2020 could be another ‘lesser of two evils’ election

Posted at 3:15 PM, Jul 24, 2019
and last updated 2019-07-25 13:29:09-04

Last weekend, I wrote about President Donald Trump’s recipe to win a second term in office.

He, of course, has had an approval rating well below 50% throughout his first term. Therefore, Trump has to hope the Democratic nominee ends up being unpopular. This in turn would allow the 2020 election to be a contest between two disliked candidates, just like the 2016 election, when Trump defeated Hillary Clinton.

A new Marist College poll suggests that Trump may, indeed, get his wish for a Democratic candidate who is unpopular.

Marist asked voters whether they thought the ideas being put forth by the Democratic presidential candidates were generally good or bad. Just 43% of voters said they were generally good compared to 48% who said they were generally bad. This 5-point gap is nearly equally to the 8-point difference between Trump’s approval rating (44%) and disapproval rating (52%) in the Marist poll.

In other words, 2020 could become another election where a large portion of the electorate doesn’t like their choices.

Now, to be clear, a candidate may end up being popular even if voters aren’t in love with their ideas. The Marist poll, though, is indicating that the average Democrat does not hold popular policy stances with the electorate, which is not good by any stretch for the Democrats and is likely to hurt the Democratic nominee’s popularity eventually.

A deeper dive into the Marist poll hints at what is probably making voters think the Democrats have generally bad ideas: health care and immigration.

All the leading Democratic candidates (except former Vice President Joe Biden) have backed “Medicare for All,” which would mean everybody would get their health care from the government. In the Marist poll, 55% of voters said implementing such a system would be a bad idea. A mere 40% said it was a good idea.

In proposing Medicare for All, Democrats are forfeiting a big advantage on a major issue. In the 2018 midterms, 41% of voters said health carewas their top issue. Democrats won those voters by 52 points. This came after Trump and the Republicans tried to gut the Affordable Care Act in 2017.

Democrats could retain the political edge on health care if they proposed a public option (like Biden is doing). The vast majority of voters (69%) say this would be a good idea. If they don’t propose an idea like the public option, this poll (and others) suggests that voters could be left with two unpopular choices on health care and will have to make a lesser of two evils decision.

Voters may also need to make a lesser-of-two-evils decision on immigration as well. Poll after poll has found that voters don’t want to build Trump’s wall along the US-Mexico border. The Marist poll shows that at least some of what Democrats are proposing on illegal immigration isn’t popular either.

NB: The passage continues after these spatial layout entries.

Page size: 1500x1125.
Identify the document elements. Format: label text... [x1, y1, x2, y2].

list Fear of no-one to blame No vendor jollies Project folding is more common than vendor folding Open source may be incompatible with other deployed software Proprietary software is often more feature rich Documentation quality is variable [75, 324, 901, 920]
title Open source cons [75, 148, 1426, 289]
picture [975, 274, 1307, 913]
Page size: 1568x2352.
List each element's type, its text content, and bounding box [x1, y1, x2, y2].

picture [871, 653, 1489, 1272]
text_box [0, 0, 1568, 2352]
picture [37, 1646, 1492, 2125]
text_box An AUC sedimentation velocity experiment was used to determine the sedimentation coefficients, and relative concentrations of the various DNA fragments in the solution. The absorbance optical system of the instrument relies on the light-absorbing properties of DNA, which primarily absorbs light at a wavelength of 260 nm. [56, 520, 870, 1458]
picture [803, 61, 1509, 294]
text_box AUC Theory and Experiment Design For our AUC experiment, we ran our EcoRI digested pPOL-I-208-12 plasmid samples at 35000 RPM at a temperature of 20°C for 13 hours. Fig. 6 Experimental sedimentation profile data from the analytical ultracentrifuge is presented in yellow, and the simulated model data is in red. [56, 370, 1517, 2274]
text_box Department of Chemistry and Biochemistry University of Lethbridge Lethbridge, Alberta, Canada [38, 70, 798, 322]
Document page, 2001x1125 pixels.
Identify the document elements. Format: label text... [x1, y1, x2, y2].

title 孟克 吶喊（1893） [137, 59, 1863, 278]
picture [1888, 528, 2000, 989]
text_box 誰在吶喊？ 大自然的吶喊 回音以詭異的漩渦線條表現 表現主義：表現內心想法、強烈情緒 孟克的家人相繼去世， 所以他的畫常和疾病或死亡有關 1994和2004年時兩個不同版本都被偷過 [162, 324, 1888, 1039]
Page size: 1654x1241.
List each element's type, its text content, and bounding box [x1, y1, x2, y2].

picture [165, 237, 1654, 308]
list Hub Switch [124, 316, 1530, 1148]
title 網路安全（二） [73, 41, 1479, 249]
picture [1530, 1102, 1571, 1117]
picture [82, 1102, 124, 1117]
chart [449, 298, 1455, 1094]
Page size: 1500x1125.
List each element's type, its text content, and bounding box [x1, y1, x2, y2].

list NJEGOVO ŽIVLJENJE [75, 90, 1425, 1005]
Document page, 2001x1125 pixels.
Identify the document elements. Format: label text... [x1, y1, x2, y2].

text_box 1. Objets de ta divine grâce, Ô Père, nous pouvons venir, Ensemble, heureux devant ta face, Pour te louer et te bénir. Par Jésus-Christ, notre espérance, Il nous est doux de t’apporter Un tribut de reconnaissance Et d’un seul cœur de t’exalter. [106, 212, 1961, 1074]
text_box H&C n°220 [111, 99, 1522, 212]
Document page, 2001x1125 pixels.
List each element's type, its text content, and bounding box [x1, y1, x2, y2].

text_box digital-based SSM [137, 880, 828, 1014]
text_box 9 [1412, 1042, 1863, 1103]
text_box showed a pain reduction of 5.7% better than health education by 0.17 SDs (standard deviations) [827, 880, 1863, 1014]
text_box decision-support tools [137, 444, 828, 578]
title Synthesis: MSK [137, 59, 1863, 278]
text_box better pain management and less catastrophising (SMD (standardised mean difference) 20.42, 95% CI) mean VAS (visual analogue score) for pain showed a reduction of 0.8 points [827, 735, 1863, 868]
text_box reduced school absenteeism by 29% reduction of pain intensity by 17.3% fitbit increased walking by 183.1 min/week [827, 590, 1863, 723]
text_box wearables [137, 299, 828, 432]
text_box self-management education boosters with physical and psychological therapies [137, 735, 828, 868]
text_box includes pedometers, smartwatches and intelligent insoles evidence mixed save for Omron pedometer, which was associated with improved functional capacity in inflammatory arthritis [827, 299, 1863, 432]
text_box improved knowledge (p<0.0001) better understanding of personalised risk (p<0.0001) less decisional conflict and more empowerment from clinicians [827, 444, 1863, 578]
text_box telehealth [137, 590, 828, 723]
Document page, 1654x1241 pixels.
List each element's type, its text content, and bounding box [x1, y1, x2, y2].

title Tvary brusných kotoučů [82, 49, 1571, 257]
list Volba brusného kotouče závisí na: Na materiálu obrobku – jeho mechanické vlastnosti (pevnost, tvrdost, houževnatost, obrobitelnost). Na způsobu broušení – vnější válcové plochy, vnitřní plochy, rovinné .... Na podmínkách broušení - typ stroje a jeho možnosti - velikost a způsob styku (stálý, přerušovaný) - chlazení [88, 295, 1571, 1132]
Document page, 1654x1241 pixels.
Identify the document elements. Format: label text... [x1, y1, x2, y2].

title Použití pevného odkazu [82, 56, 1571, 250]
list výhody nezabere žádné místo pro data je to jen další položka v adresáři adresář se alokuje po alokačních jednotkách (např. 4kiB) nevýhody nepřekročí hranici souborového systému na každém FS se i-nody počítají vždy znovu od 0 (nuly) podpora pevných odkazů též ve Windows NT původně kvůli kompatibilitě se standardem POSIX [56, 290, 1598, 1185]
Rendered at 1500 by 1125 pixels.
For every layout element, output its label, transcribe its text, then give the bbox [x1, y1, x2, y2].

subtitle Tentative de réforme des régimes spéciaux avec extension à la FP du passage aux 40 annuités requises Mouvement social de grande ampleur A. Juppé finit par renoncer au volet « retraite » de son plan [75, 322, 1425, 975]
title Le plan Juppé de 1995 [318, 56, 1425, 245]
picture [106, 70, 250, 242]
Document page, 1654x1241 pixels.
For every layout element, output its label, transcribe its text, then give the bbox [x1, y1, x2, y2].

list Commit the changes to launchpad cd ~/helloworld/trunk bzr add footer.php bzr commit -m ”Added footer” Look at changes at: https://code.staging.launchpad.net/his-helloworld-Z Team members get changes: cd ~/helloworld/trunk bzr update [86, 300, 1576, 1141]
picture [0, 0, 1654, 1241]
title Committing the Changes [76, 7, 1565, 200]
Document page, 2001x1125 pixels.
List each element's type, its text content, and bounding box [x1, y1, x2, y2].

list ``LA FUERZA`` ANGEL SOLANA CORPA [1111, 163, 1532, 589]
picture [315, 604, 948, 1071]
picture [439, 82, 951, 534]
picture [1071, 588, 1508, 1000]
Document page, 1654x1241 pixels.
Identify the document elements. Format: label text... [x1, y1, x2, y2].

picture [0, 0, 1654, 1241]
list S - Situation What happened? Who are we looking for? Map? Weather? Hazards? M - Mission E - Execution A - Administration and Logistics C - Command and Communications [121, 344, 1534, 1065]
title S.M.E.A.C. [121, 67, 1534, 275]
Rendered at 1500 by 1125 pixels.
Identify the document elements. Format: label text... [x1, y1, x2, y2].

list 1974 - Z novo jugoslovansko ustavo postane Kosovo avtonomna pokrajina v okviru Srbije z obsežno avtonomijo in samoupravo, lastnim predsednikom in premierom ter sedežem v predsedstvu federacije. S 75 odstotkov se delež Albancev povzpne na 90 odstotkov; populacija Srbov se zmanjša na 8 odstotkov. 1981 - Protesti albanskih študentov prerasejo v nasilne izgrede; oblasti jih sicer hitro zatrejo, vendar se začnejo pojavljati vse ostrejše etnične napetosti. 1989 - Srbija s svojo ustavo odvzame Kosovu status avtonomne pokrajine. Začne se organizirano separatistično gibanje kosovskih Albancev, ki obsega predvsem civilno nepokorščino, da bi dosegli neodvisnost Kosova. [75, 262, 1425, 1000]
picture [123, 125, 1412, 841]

In the second night of the first Democratic presidential debates, every Democrat raised their hands when asked whether their “government [health care] plan would provide coverage for undocumented immigrants.”

A large majority (62%) told Marist pollsters that this would be a bad idea. Only about a third (32%) said it would be a good idea.

Immigration was perhaps the most important reason Trump won the 2016 election. It’s not just what helped him curry favor with primary voters. It’s that immigration views were highly correlated with voters switching their allegiance from the Democratic presidential nominee in 2012 (Barack Obama) to the Republican nominee in 2016 (Trump).

According to an analysis of the 2016 Cooperative Congressional Election Study by The New York Times’ Nate Cohn, this link was especially strong in the key northern swing states of Iowa, Michigan, Minnesota, Pennsylvania and Wisconsin.

For example, 73% of all Trump voters nationally and 58% of Obama-Trump voters in the northern swing states said immigration was of very high importance. This dropped 24% among Clinton voters. Further, 71% of all Trump voters and 65% of Obama-Trump voters in the northern swing states said that immigrants in the country illegally should be deported. For Clinton voters, it was only 20%.

Democrats are likely hurting their chance to win back Obama-Trump voters by running to the left on illegal immigration. That on its own probably doesn’t hurt Democrats too much. But combining it with other unpopular positions (such as on health care) may be a bridge too far to cross.

The end result of all this could be that Trump is able to win, yet again, despite being unpopular.